Thomas v Yates and Anor

Case

[2008] NSWSC 282

31 March 2008

No judgment structure available for this case.

CITATION: Thomas v Yates and Anor [2008] NSWSC 282
HEARING DATE(S): 31 March 2008
 
JUDGMENT DATE : 

31 March 2008
JURISDICTION: Common Law
JUDGMENT OF: Simpson J
EX TEMPORE JUDGMENT DATE: 31 March 2008
DECISION: Notice of motion dismissed.
Plaintiff to pay defendants' costs.
CATCHWORDS: PRACTICE AND PROCEDURE - Professional negligence - plaintiff's application for the defendants personally to attend voluntary mediation - whether the Court has power under s 2.1 of the Uniform Civil Procedure Rules to make such order - whether the Court should order mandatory mediation thereby requiring the defendants to participate - inappropriate use of power conferred by s 26 of the Civil Procedure Act - plaintiff entitled to seek Court ordered mediation if voluntary mediation not productive - application refused
LEGISLATION CITED: Civil Procedure Act 2005
CATEGORY: Procedural and other rulings
PARTIES: Sharon Thomas - (Plaintiff)
Jill Yates and Peter Knudsen - (Defendants)
FILE NUMBER(S): SC 20412/2006
COUNSEL: AP Cheshire - (Plaintiff)
D Davies SC - (Defendants)
SOLICITORS: Keddies - (Plaintiff)
Yeldham Price O'Brien Lusk - (Defendants)
      IN THE SUPREME COURT
      OF NEW SOUTH WALES
      COMMON LAW DIVISION
      DUTY LIST

      Simpson J

      31 March 2008

      JUDGMENT

1 HER HONOUR: I start by noting that in this matter I did not have available to me the court file. Given the information I have been provided with, although that might create some deficiency in the background material I am able to state, it does not affect the outcome or the substance of the matter.

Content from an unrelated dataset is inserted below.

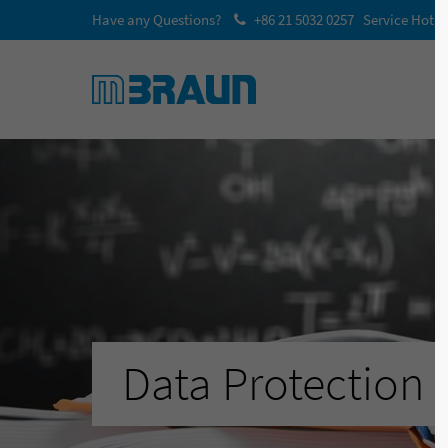
Have any Questions?
+86 21 5032 0257 Service Hotli
Data Protection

2 The substantive proceedings involve a claim by the plaintiff against two legal practitioners in respect of advice given, or allegedly negligently omitted to have been given in 2000. That, in turn, arose out of the plaintiff having given birth, as a teenager, to a son who was disabled as a result of the plaintiff having suffered rubella during her pregnancy.

3 It can be discerned, I think, that there are some complex issues involved. I have been told that the defendants carried compulsory insurance cover but that that is limited and, on the plaintiff's case, it falls far below what she would anticipate being awarded by way of verdict if she is successful in her claim.

4 The parties, at the instigation of the defendants through their insurers, have agreed to attend and participate in a mediation which is fixed to take place tomorrow, 1 April 2008. I stress that this is a voluntary mediation.

5 By notice of motion filed on 26 March 2008, the plaintiff seeks an order that the two defendants personally attend the mediation. She relies upon UCPR 2.1 as the source of power to make such an order. That Rule provides:

          “The court may, at any time and from time to time, give such directions and make such orders for the conduct of any proceedings as appear convenient (whether or not inconsistent with these rules or any other rules of court) for the just, quick and cheap disposal of the proceedings.”

6 I have some doubt whether the very wide power conferred by that rule extends to making such an order where the mediation is voluntary and not court ordered. Accordingly, counsel for the plaintiff fell back on sections 26 and 27 of the Civil Procedure Act 2005. Section 26 of the Act empowers the court to order mediation, either with or without the consent of the parties and section 27 imposes a duty on each party to participate in good faith in such a mediation.

7 The substance of the argument advanced on behalf of the plaintiff was that, if the mediation were court ordered, Rule 2.1 would allow an order of the kind now sought and it was suggested that I could convert the proposed voluntary mediation fixed for tomorrow into a court ordered mediation, thereby enlivening the power to order the attendance of the defendants.

8 I think that would be an inappropriate, indeed, amounting almost to improper use of the power conferred by section 26. It would be wrong, in my opinion, for the Court to interfere in a voluntary arrangement made by the parties, with whatever limitations either, or any of them intended to impose. It is quite clear that the defendants do not intend to attend at the mediation and I think it would be wrong to manipulate the power conferred by section 26 in order to achieve that end.

9 Having said that, it is of concern that the positions of the parties have at least the potential to endanger the efficacy of the voluntary mediation. It would be entirely possible, if the mediation is not productive, for the plaintiff then to seek the exercise of the Court's power under section 26, in which case, a second, compulsory, mediation would take place. The increase of costs is always of concern. However, as I have said, I don't think powers conferred upon the Court should be used for a purpose for which they were not conferred and I do not think, especially at this late stage, that it is appropriate for the Court to interfere in what the parties have arranged between themselves.

10 Accordingly, I refuse the application and I dismiss the notice of motion. I order the plaintiff to pay the defendants’ costs.